Servers started, exiting
# 23:12:55 Establishing replication, mode row ...
# 23:12:56 Starting
# 23:12:56  gentest.pl \
# 23:12:56  --gendata=conf/bug40258.zz \
# 23:12:56  --rpl_mode=row \
# 23:12:56  --threads=10 \
# 23:12:56  --queries=2000 \
# 23:12:56  --duration=3600 \
# 23:12:56  --dsn1=dbi:mysql:host=127.0.0.1:port=19306:user=root:database=test \
# 23:12:56  --grammar=conf/bug40258.yy
# 23:12:57 Creating table table10_int_autoinc .
# 23:12:57 Reporters: ErrorLog, Backtrace
# 23:12:57 Validators: ErrorMessageCorruption, ReplicationSlaveStatus
# 23:12:57 Starting 10 processes, 2000 queries each, duration 3600 seconds.
# 23:12:57 Query: UPDATE `table10_int_autoinc` SET `char` = 'been' WHERE `char` > e ORDER BY `char` failed: 1054 Unknown column '%s' in 'where clause'.Further errors of this kind will be suppressed.
# 23:12:57 Query: UPDATE `table10_int_autoinc` SET `char` = c WHERE `char_key` = 'my' ORDER BY `char_key` failed: 1054 Unknown column '%s' in 'field list'. Further errors of this kind will be suppressed.
# 23:12:57 Query: UPDATE `table10_int_autoinc` SET `char` = 'he' WHERE `char` < f ORDER BY `char_key` failed: 1054 Unknown column '%s' in 'where clause'. Further errors of this kind will be suppressed.
# 23:12:57 Query: UPDATE `table10_int_autoinc` SET `char` = k WHERE `char` > 'been' ORDER BY `char` failed: 1054 Unknown column '%s' in 'field list'. Further errors of this kind will be suppressed.
# 23:12:58 Started periodic reporting process...
# 23:12:58 Query: DELETE FROM `table10_int_autoinc` WHERE `char_key` = o LIMIT 1 failed: 1054 Unknown column '%s' in 'where clause'. Further errors of this kind will be suppressed.
# 23:12:58 Query: INSERT INTO `table10_int_autoinc` ( `char_key` ) VALUES (g ) failed: 1054 Unknown column '%s' in 'field list'. Further errors of this kind will be suppressed.
# 23:12:58 Query: INSERT INTO `table10_int_autoinc` ( `char` ) VALUES ( d )failed: 1054 Unknown column '%s' in 'field list'. Further errors of this kind will be suppressed.
# 23:12:58 Query: UPDATE `table10_int_autoinc` SET `char_key` = 'would' WHERE `char_key` = l ORDER BY `char` failed: 1054 Unknown column '%s' in 'whereclause'. Further errors of this kind will be suppressed.
# 23:12:59 Query: UPDATE `table10_int_autoinc` SET `char` = j WHERE `char` = m ORDER BY `char` failed: 1054 Unknown column '%s' in 'where clause'. Further errors of this kind will be suppressed.
[10 Mar 2009 7:14] Philip Stoev
Guangbao Ni, this test uses random queries. Therefore, messages such as "unknown column", "column specified twice", and transaction errors are to be expected due to the random nature of the test.

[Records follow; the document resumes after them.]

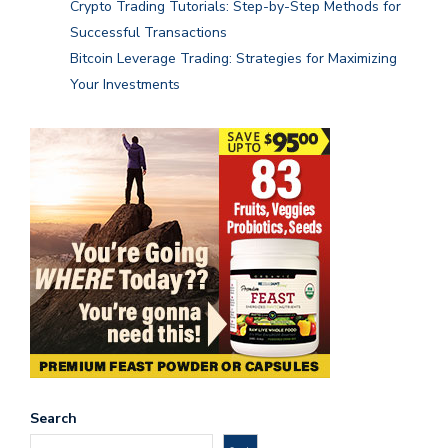
Crypto Trading Tutorials: Step-by-Step Methods for
Successful Transactions
Bitcoin Leverage Trading: Strategies for Maximizing
Your Investments
Search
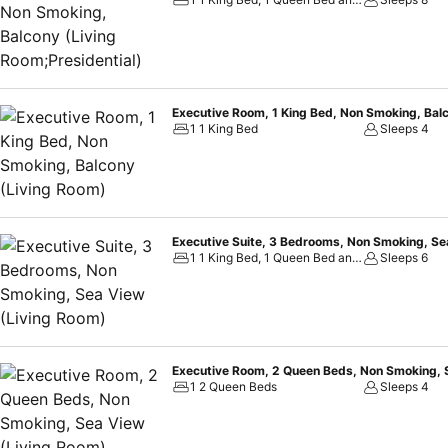
beachfront setting, Best Western Premier Sonasea Phu Quoc is the p
Executive Room, 1 King Bed, Non Smoking, Bal
1 1 King Bed
Sleeps 4
Executive Suite, 3 Bedrooms, Non Smoking, Se
1 1 King Bed, 1 Queen Bed and 2 Twin Beds
Sleeps 6
Executive Room, 2 Queen Beds, Non Smoking, 
1 2 Queen Beds
Sleeps 4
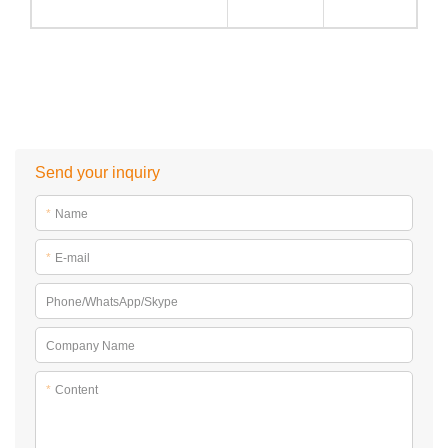
Send your inquiry
*
Name
*
E-mail
Phone/WhatsApp/Skype
Company Name
*
Content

Please ignore all those errors and focus on the replication-related errors, that is, on messages that the slave has stopped or that the master and the slave have diverged.
[10 Mar 2009 7:55] Guangbao Ni
Hello Philip Stoev,

Besides above error messages, many "1213 deadlock found when trying to get lock; try restarting transaction" error messages are outputed.
But at last, the test case can be excuted succesfully from my test.

So I want to know whether you still get the problem with newest source codes of 5.1/6.0-bugteam tree.

Thanks,

/Guangbao
[13 Mar 2009 11:05] Philip Stoev
This bug is no longer repeatable on 5.1-bugteam and 6.0-main.